Fig. 1 [Images not available. See PDF.]
PRISMA (2020) flow chart of the reviewed studies
Quality assessment of evaluated studies
All of the studies that were analyzed showed a low RoB when evaluated using the ROBINS-E technique, except for one study [19] (Fig. 2). The ROBINS-E across the analyzed studies is illustrated in Fig. 3.
Fig. 2 [Images not available. See PDF.]
ROBINS-E tool for determining the risk of bias within each of the reviewed studies
Fig. 3 [Images not available. See PDF.]
ROBINS-E tool for determining the risk of bias across the reviewed studies
Discussion
Several investigations have also documented comparable results, particularly studies focused on the mechanisms by which the MO leaf extract (MOLE) induces tumour cell apoptosis. Multiple investigations have documented that the MOLE induces a higher production of reactive oxygen species (ROS), which in turn causes DNA fragmentation, leading to apoptosis. El-Hussieny et al., observed comparable results of increased caspase 3 production and apoptotic structural alterations, alongside a drop in average nuclear area factor readings. MO demonstrated a detrimental impact on the growth of Hep-2 cells by inducing programmed cell death by the activation of caspase 3, a hallmark of apoptosis [20] Das et al. [19] reported good dose-dependent effectiveness in their MTT assay. CAL27 and SCC15 cell lines demonstrated a substantial decline in cell survival after 24 h, with IC50 values of 17.78 µg/mL and 24.28 µg/mL for each of the groups treated with MO, respectively. Wang et al. [22] found that aqueous extracts had the most antioxidant activity in leaves, while 70% ethanol extracts exhibited the best effect in the stems, roots, and seeds of MO. In addition, MO extracts had shown strong anti-cancer activity against head and neck cancerous cells.
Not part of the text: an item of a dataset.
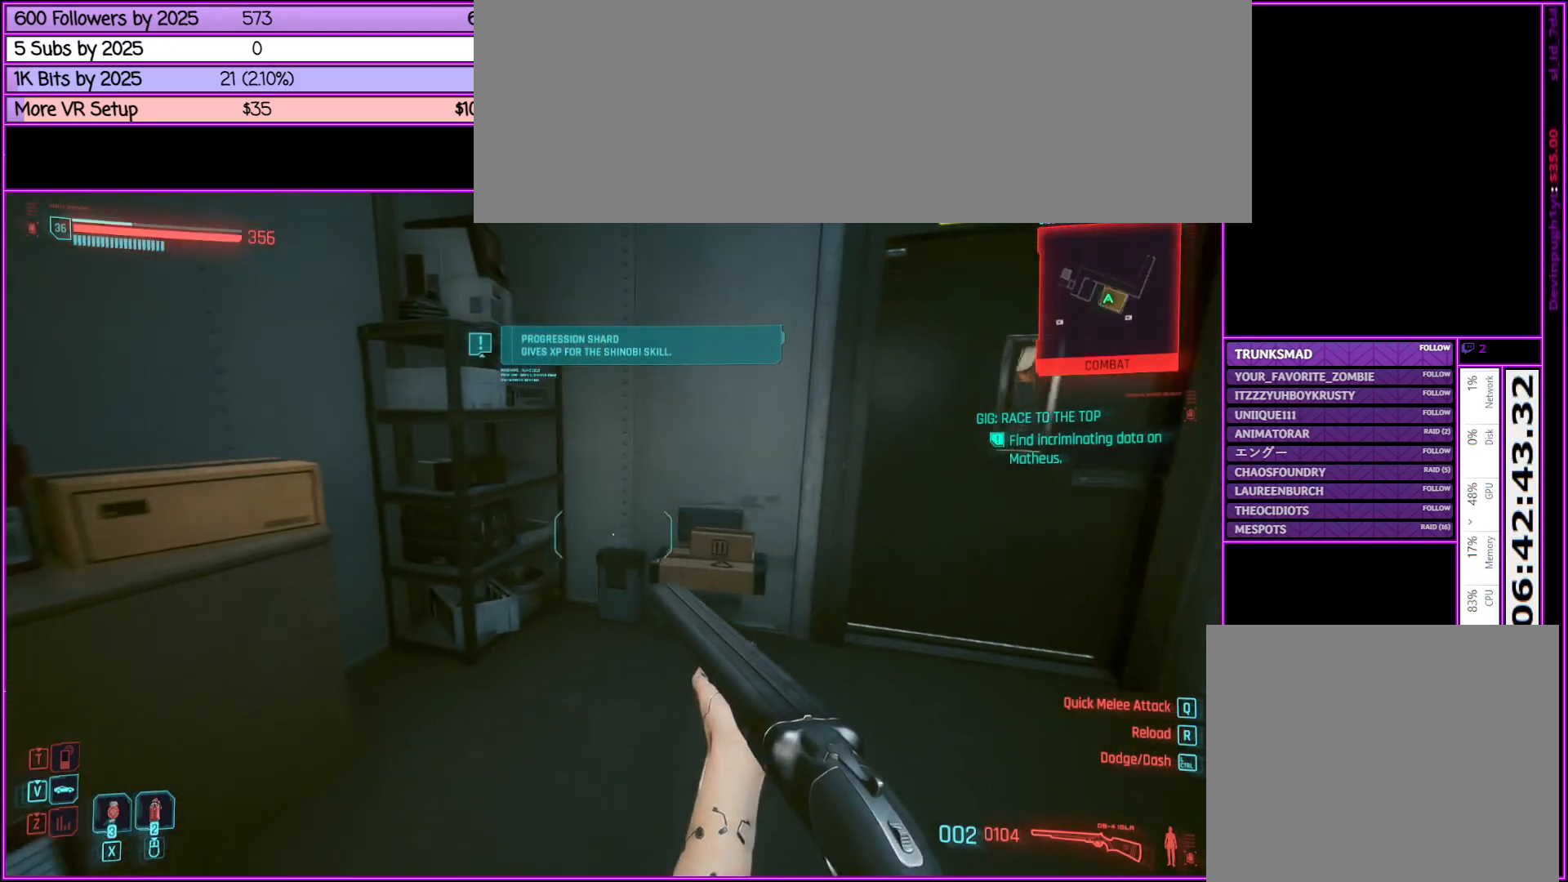
{"keys": ["d", "w"], "mouse": [], "events": [[100, "d", "down"], [350, "w", "down"]]}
Abd-Rabou et al. [29, 30] observed that the nanoformulation of MO seed oil extract induced more cytotoxicity in colorectal cancer cells through mitochondrial breakdown in comparison to the free form of MO. Conversely, MO nanoformulations and MO effectively trigger mitochondrial apoptosis in HCT 116 cells, while causing insignificant harm to normal BHK-21 cells. TNF-α and HSP27 levels varied considerably across control and treatment groups, with the 125 μg/mL treatment group exhibiting the highest levels. IL-10 expression differed considerably across control and treatment groups, with the most elevated levels found in the group receiving a concentration of 500 μg/mL [24]
Immunohistochemical examination was utilized to measure IL-8 expression, and the data analysis showed that the 40 mg/kg body weight had the least level of IL-8 production in the endothelial cells of the animal model that was cancer-induced by benzo(a)pyrene [25] The MOLE can control the production of Caspase3, VEGF, and HSF1 in rodents with OSCC. Caspase-3 is a caspase executor that can be induced directly from caspases 8 and 9. The activated caspase ultimately leads to DNA fragmentation, resulting in apoptosis in cancerous cells. The Rattus norvegicus groups receiving MOLE at 3.125% and 6.25% were able to boost caspase-3 production in the cancer category. Still, the effect was enhanced in the group administered with MOLE at 9.375% [26].
Immunohistochemistry analysis demonstrated that heat shock factor-1 activity in the treatment groups was significantly lower than in the positive control group. Nevertheless, no significant variations were observed between the therapy groups [27]. Hartono et al. [28] reported a similar conclusion, with a substantial reduction in VEGF production in all treatment groups in comparison with the untreated controls. On the contrary, no significant change was found between the intervention groups.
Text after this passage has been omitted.